Dealing with Holocaust trauma through music

Philipp Jedicke

Poems set to music by Jewish women who survived the Holocaust appear on the “Silent Tears” album. It is the first Yiddish-language album to top the European World Music charts.

When psychologist Paula David started her new job as a social worker at the Baycrest Centre, a Jewish home for seniors assisted in Toronto, Canada, in the early 1990s, she had no idea what was to come.

Although she was trained in group trauma therapy, the field of study was not as developed as it is today.

Meanwhile, the 14 elderly women who regularly saw her for group therapy were all Holocaust survivors from Eastern Europe.

Women initially did not want to talk about their childhood and youth.

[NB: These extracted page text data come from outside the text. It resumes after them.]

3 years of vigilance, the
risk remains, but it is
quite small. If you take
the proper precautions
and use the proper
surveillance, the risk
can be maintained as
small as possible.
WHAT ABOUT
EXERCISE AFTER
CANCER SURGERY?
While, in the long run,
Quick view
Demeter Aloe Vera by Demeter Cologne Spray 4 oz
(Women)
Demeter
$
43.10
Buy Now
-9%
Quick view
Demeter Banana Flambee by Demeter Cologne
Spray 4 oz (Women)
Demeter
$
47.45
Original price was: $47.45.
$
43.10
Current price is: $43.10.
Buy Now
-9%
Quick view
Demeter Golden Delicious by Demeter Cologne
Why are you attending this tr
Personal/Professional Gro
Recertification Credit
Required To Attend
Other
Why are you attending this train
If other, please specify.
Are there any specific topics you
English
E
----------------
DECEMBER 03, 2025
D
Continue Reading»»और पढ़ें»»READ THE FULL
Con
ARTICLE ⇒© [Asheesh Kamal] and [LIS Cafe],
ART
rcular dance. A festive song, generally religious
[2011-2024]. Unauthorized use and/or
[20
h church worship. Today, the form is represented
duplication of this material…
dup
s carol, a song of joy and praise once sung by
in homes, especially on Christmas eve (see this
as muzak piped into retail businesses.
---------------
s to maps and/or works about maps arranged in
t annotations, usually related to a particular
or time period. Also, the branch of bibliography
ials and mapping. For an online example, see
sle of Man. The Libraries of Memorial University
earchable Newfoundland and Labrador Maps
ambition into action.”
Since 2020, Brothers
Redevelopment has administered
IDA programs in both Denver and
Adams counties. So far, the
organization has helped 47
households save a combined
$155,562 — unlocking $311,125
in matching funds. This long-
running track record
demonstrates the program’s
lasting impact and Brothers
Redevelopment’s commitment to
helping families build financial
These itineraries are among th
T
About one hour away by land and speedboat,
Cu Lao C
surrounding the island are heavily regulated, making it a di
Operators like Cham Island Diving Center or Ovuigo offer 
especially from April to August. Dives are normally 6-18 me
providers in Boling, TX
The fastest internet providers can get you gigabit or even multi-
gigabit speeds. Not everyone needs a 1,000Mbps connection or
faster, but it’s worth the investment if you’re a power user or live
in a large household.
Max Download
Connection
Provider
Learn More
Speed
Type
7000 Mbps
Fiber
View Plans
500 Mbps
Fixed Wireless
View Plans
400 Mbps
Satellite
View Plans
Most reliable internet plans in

“At first they told me very clearly that they couldn’t tell these stories, that they didn’t have the words for them,” David said.

Instead, the psychologist talked to the participants about their daily lives, their children and grandchildren for a year.

Over time, some of the women began to show early symptoms of dementia, meaning their earlier traumatic memories were clearer than their more recent experiences.

Finally the “dam broke”, as David once said in a TV interview. Now that women trusted her, she heard shocking testimonies of human experiments, torture, loss of children or other close relatives, sexual abuse, terrible hunger, disease and forced sterilization.